The Empire State Building was billed at its opening as the Eighth Wonder of the World, and in support of this claim there are mosaics of the seven ancient World Wonders in the entrance hall (lobby).

Vital Statistics

  • Address: 350 Fifth Avenue, New York, NY 10001, United States of America
  • Height: 448 meters (1,472 feet) to top of antennae. 391 metres (1,250 feet) to 102nd floor observatory.
  • Building Volume: Just over 1 million cubic metres (37 million cubic feet).
  • Area of Site: Around 8,000 square metres (83,860 square feet).
  • Cost: U.S.$40,948,900 (including land, building Alone: U.S.$24,718,000)

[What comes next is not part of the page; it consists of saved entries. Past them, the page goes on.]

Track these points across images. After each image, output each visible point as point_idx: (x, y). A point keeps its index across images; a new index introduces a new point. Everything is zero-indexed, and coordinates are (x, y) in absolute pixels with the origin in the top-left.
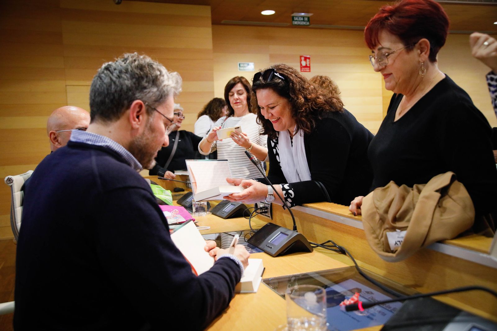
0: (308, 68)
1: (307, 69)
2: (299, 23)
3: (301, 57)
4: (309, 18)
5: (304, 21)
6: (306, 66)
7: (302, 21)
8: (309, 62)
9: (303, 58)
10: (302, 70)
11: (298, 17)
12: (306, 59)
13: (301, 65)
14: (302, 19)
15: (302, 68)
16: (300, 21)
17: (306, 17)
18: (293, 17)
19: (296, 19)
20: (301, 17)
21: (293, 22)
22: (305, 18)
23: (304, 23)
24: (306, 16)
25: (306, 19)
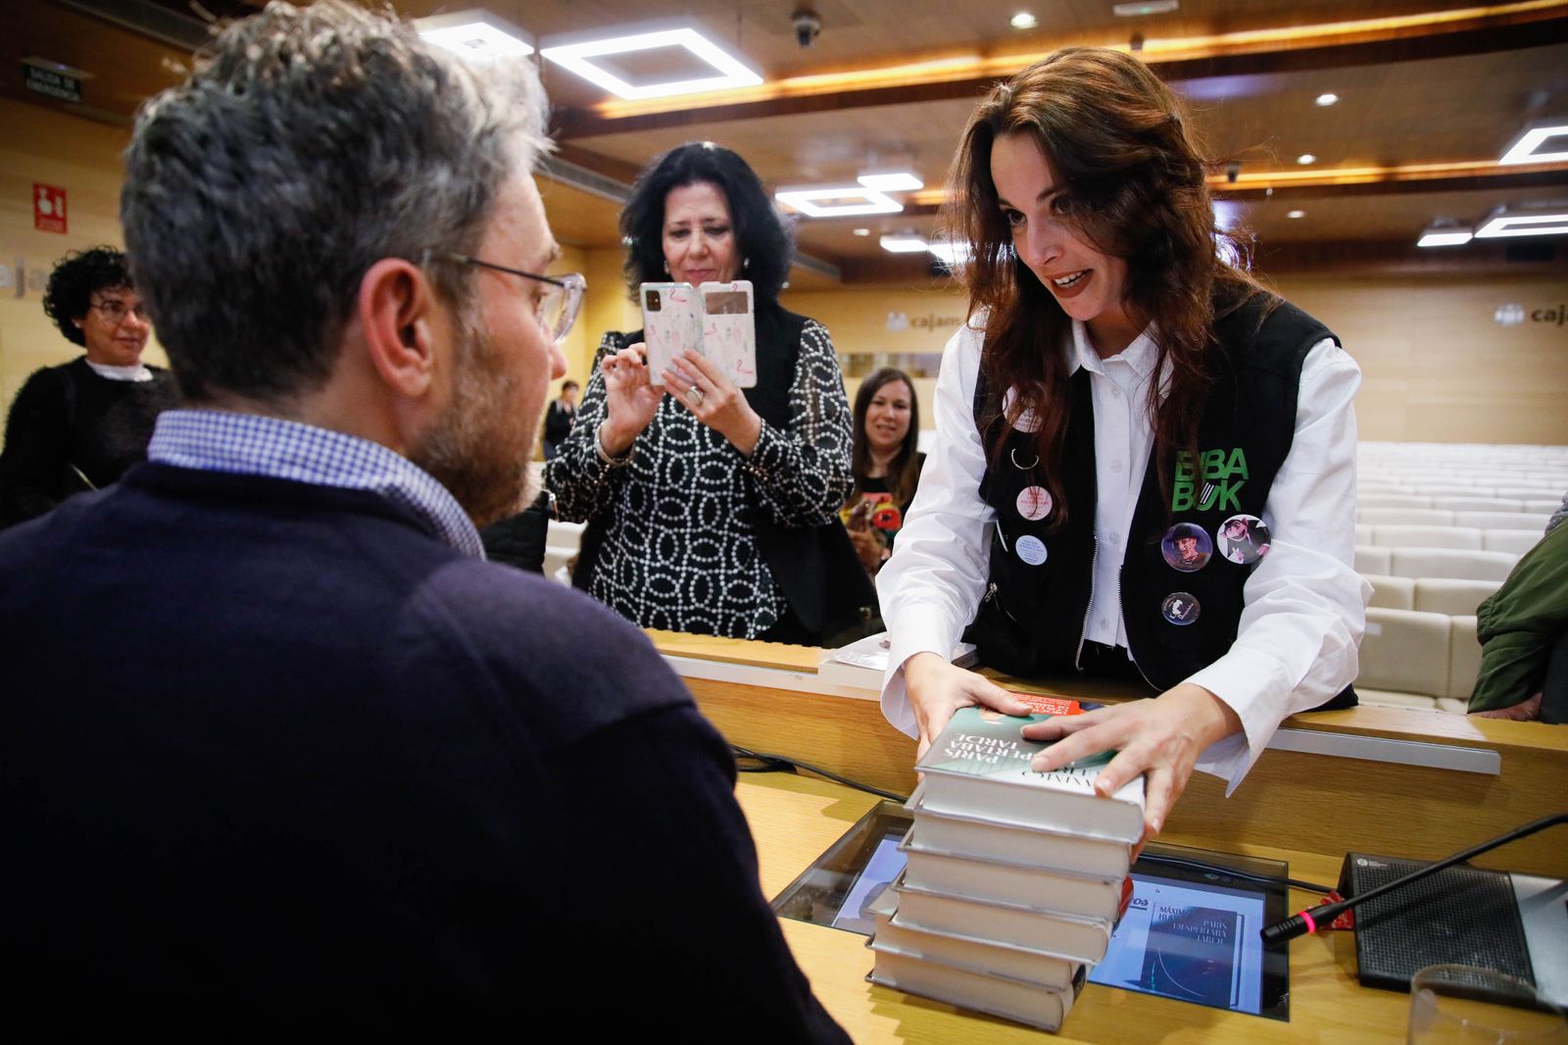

Empire State Building Trivia

  • Lewis Hine, famously, was commissioned to photograph the construction of the building. He conducted his business capturing on film the steelworkers and riveters from a basket suspended off the side of the building. An exhibition of his photos can be seen at the New York Public Library.
  • At 9:49 am on Saturday, July 28, 1945, a 10 tonne B25 bomber piloted by U.S. Army Lieutenant Colonel William Smith Jr., a 27-year-old veteran of 34 bombing missions over Germany crashed in dense fog into the building's 79th floor, killing 14.
  • The Empire State Building has starred in around 100 films, including perhaps most famously King Kong (1933), An Affair to Remember, and
    Sleepless in Seatle.
  • The top of the Empire State Building is illuminated in a variety of colours throughout the year, including red for Memorial Day, orange for Hallowe'en, pink for Gay Pride Day and red, white and blue for Independence Day.